[Bounding box prediction data]

-------------------------

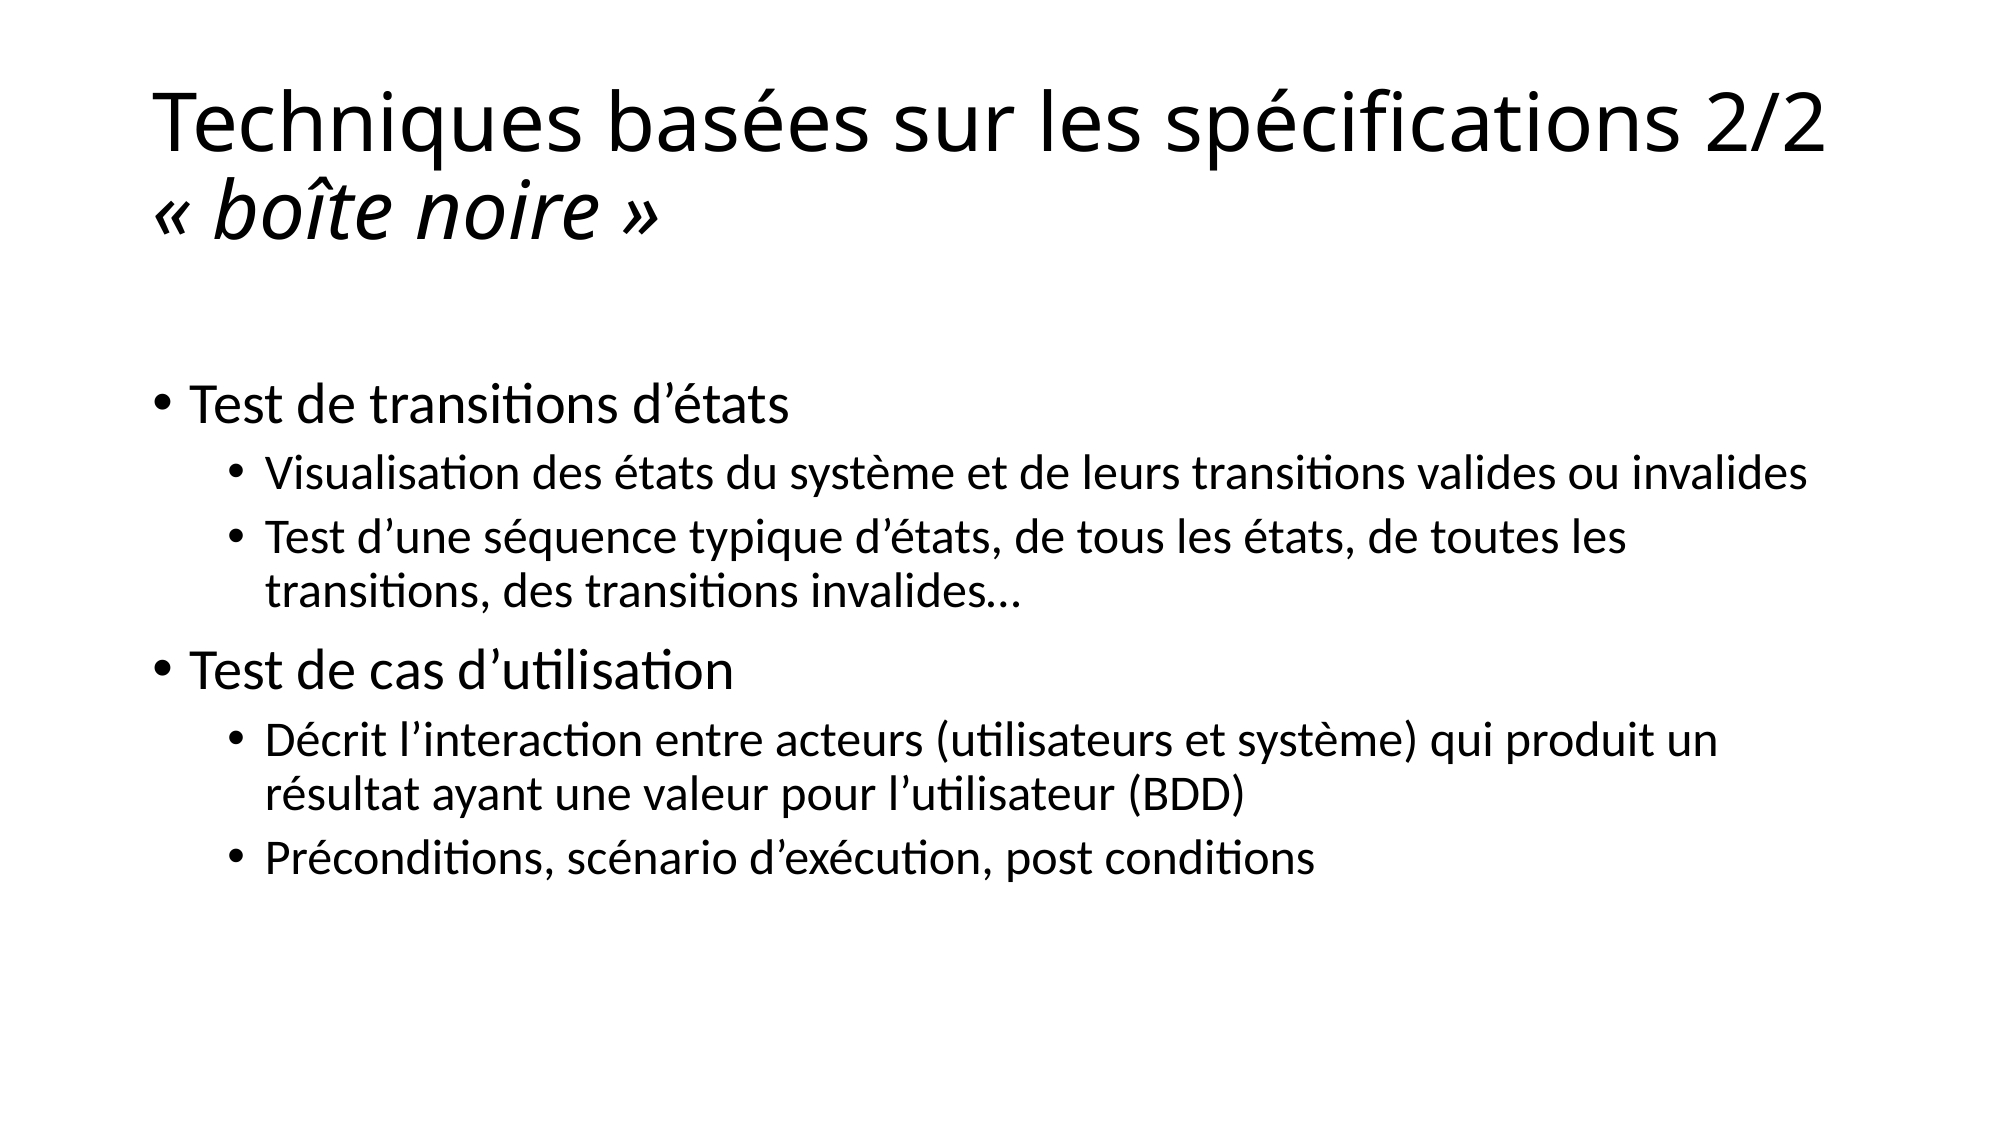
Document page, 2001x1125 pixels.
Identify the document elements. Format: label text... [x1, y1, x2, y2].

title Techniques basées sur les spécifications 2/2 « boîte noire » [137, 59, 1863, 278]
list Test de transitions d’états Visualisation des états du système et de leurs transitions valides ou invalides Test d’une séquence typique d’états, de tous les états, de toutes les transitions, des transitions invalides… Test de cas d’utilisation Décrit l’interaction entre acteurs (utilisateurs et système) qui produit un résultat ayant une valeur pour l’utilisateur (BDD) Préconditions, scénario d’exécution, post conditions [137, 365, 1863, 975]
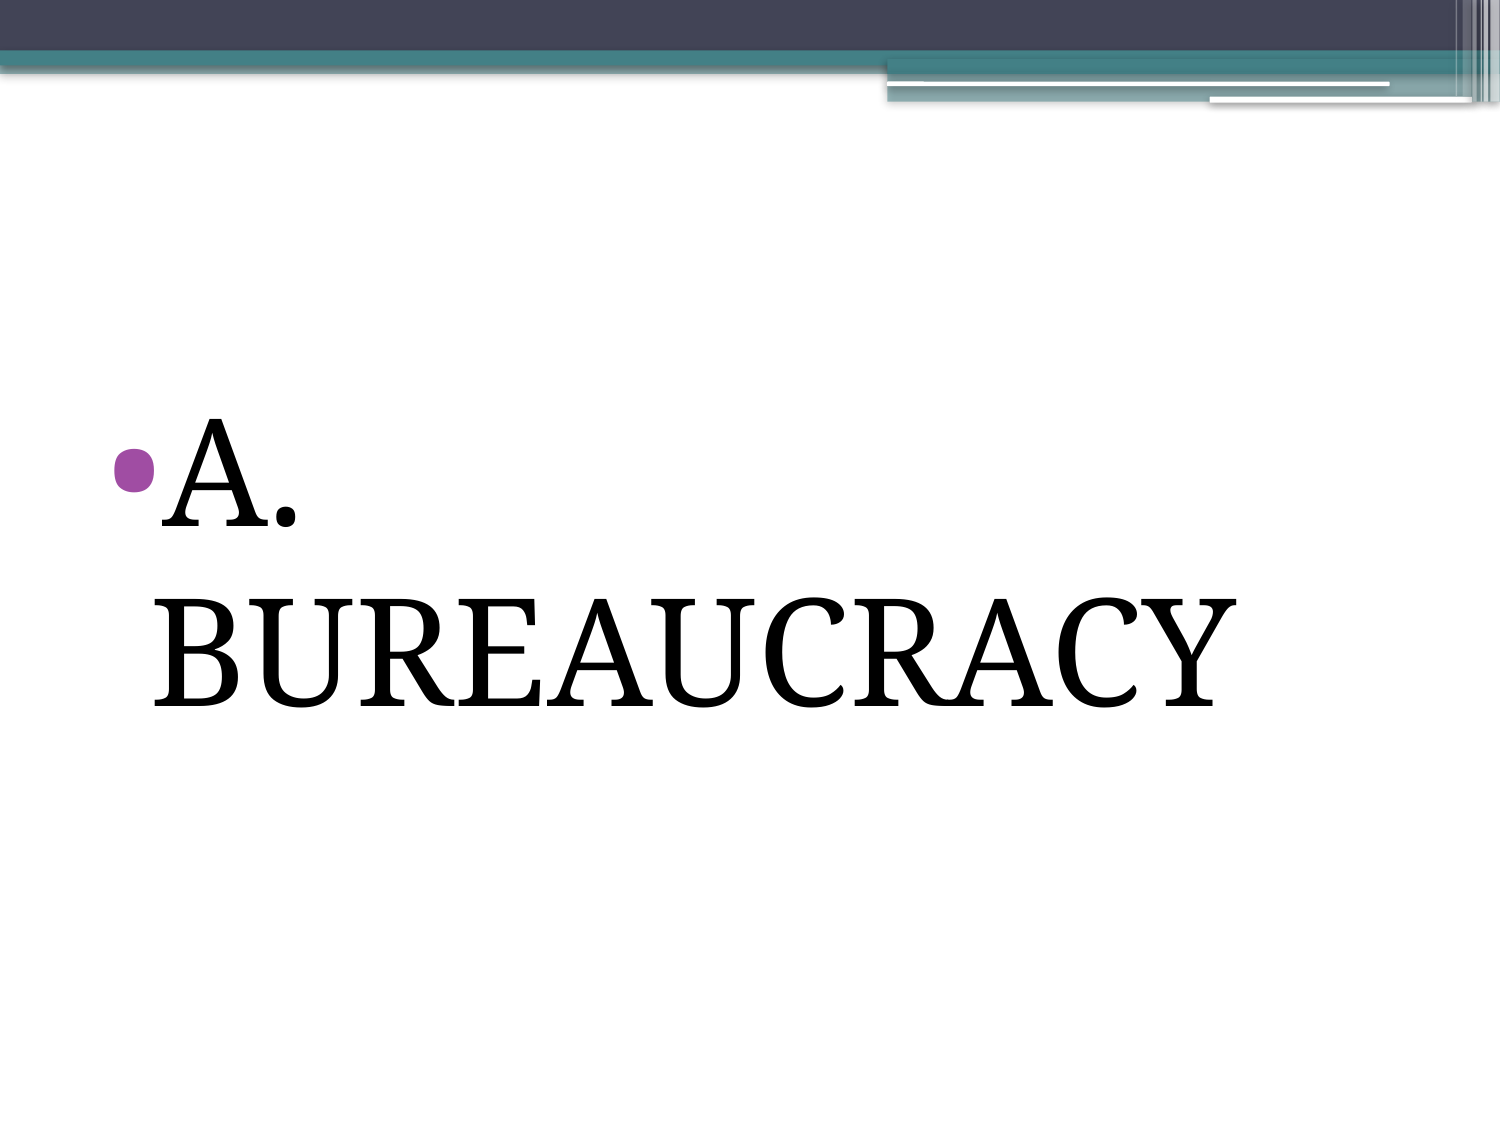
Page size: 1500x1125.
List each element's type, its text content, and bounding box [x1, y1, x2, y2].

list A. BUREAUCRACY [75, 368, 1425, 1079]
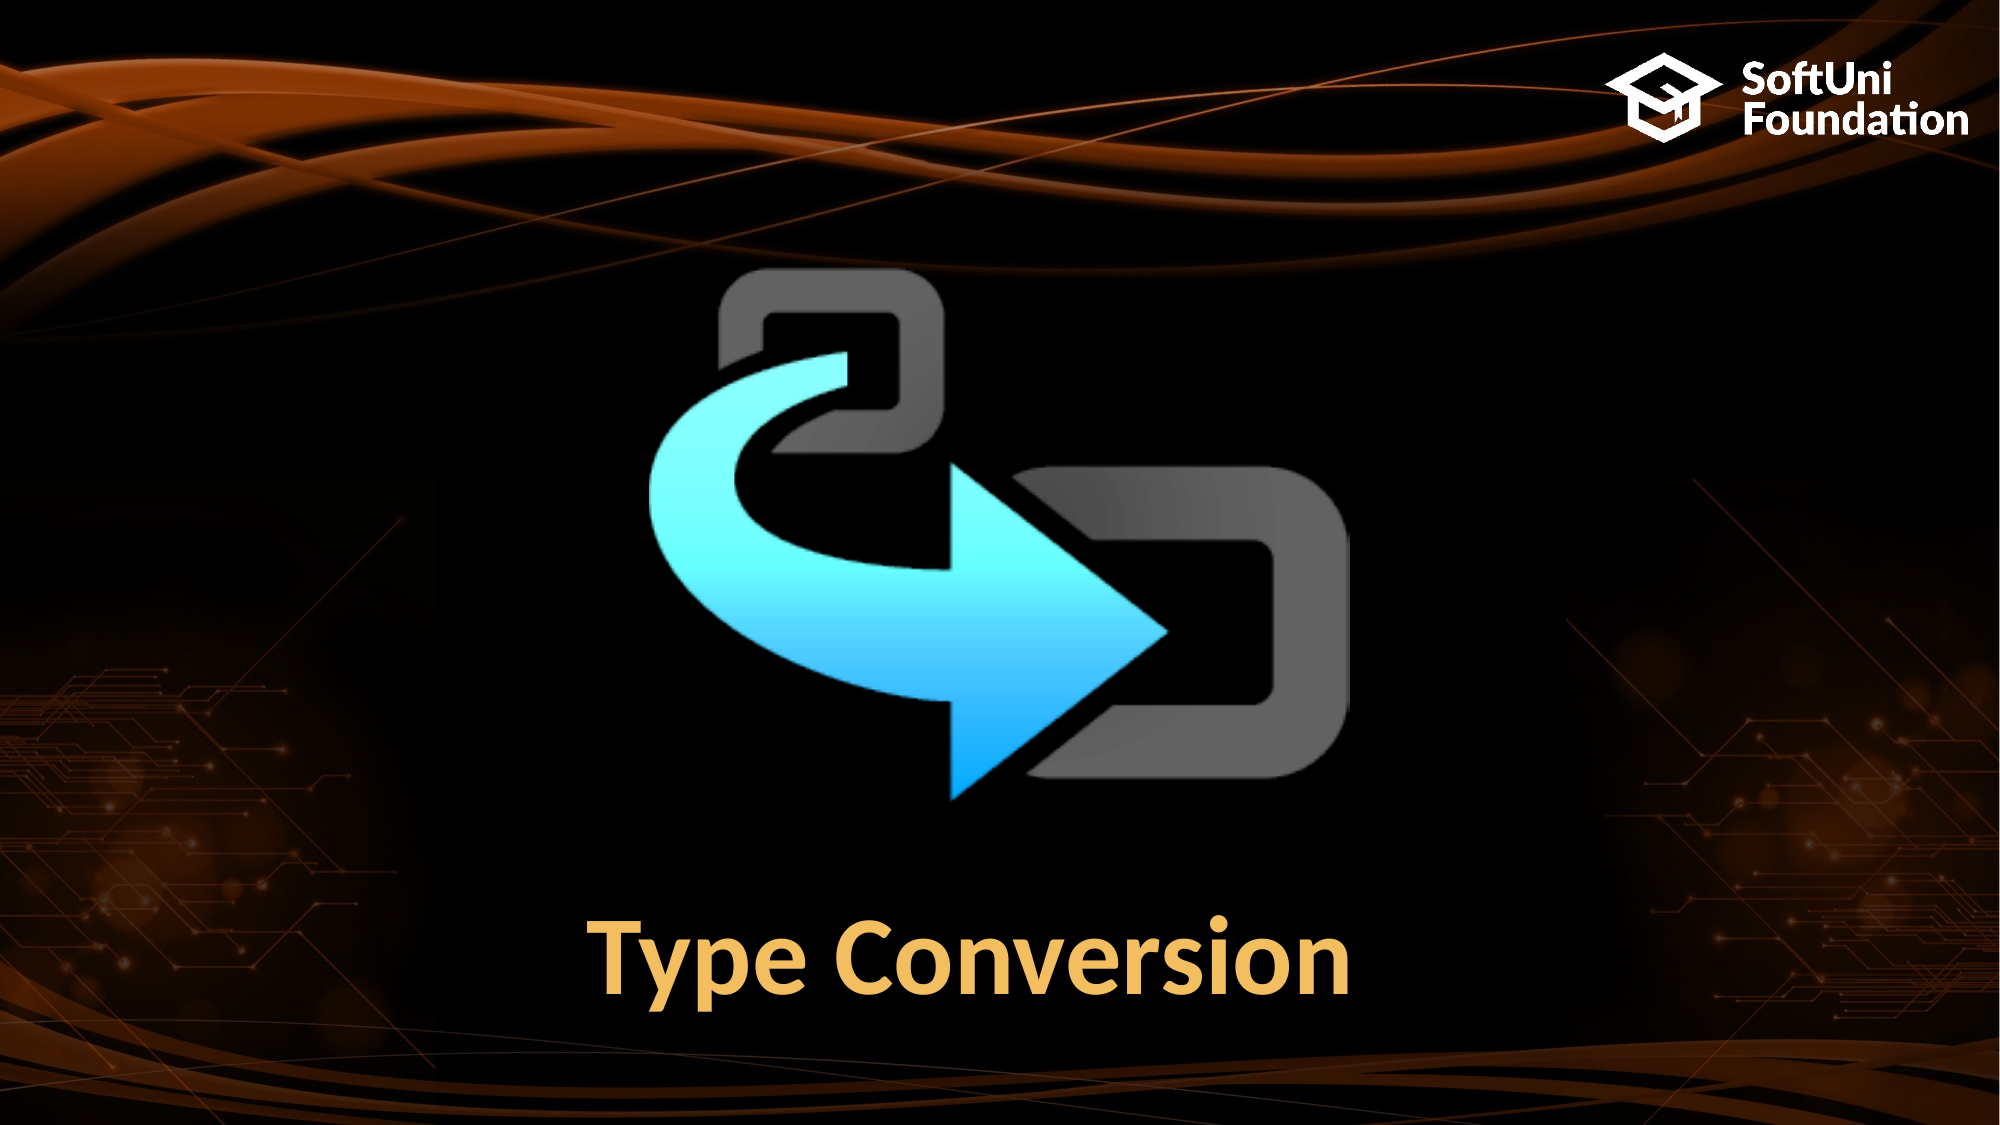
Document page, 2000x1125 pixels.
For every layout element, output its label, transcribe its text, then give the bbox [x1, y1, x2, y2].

picture [0, 0, 2000, 1125]
title Type Conversion [237, 890, 1704, 1025]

-------------------------

■ What the task requires: Transcribe every entry word for word, but skip the pictures.

■ Solved exercise:
Document page, 2001x1125 pixels.
Identify the document elements. Format: label text... [x1, y1, x2, y2].

title Techniques basées sur les spécifications 2/2 « boîte noire » [137, 59, 1863, 278]
list Test de transitions d’états Visualisation des états du système et de leurs transitions valides ou invalides Test d’une séquence typique d’états, de tous les états, de toutes les transitions, des transitions invalides… Test de cas d’utilisation Décrit l’interaction entre acteurs (utilisateurs et système) qui produit un résultat ayant une valeur pour l’utilisateur (BDD) Préconditions, scénario d’exécution, post conditions [137, 365, 1863, 975]
Page size: 1500x1125.
List each element's type, its text content, and bounding box [x1, y1, x2, y2].

list A. BUREAUCRACY [75, 368, 1425, 1079]
Document page, 2000x1125 pixels.
For every layout element, output its label, transcribe its text, then give the bbox [x1, y1, x2, y2].

picture [0, 0, 2000, 1125]
title Type Conversion [237, 890, 1704, 1025]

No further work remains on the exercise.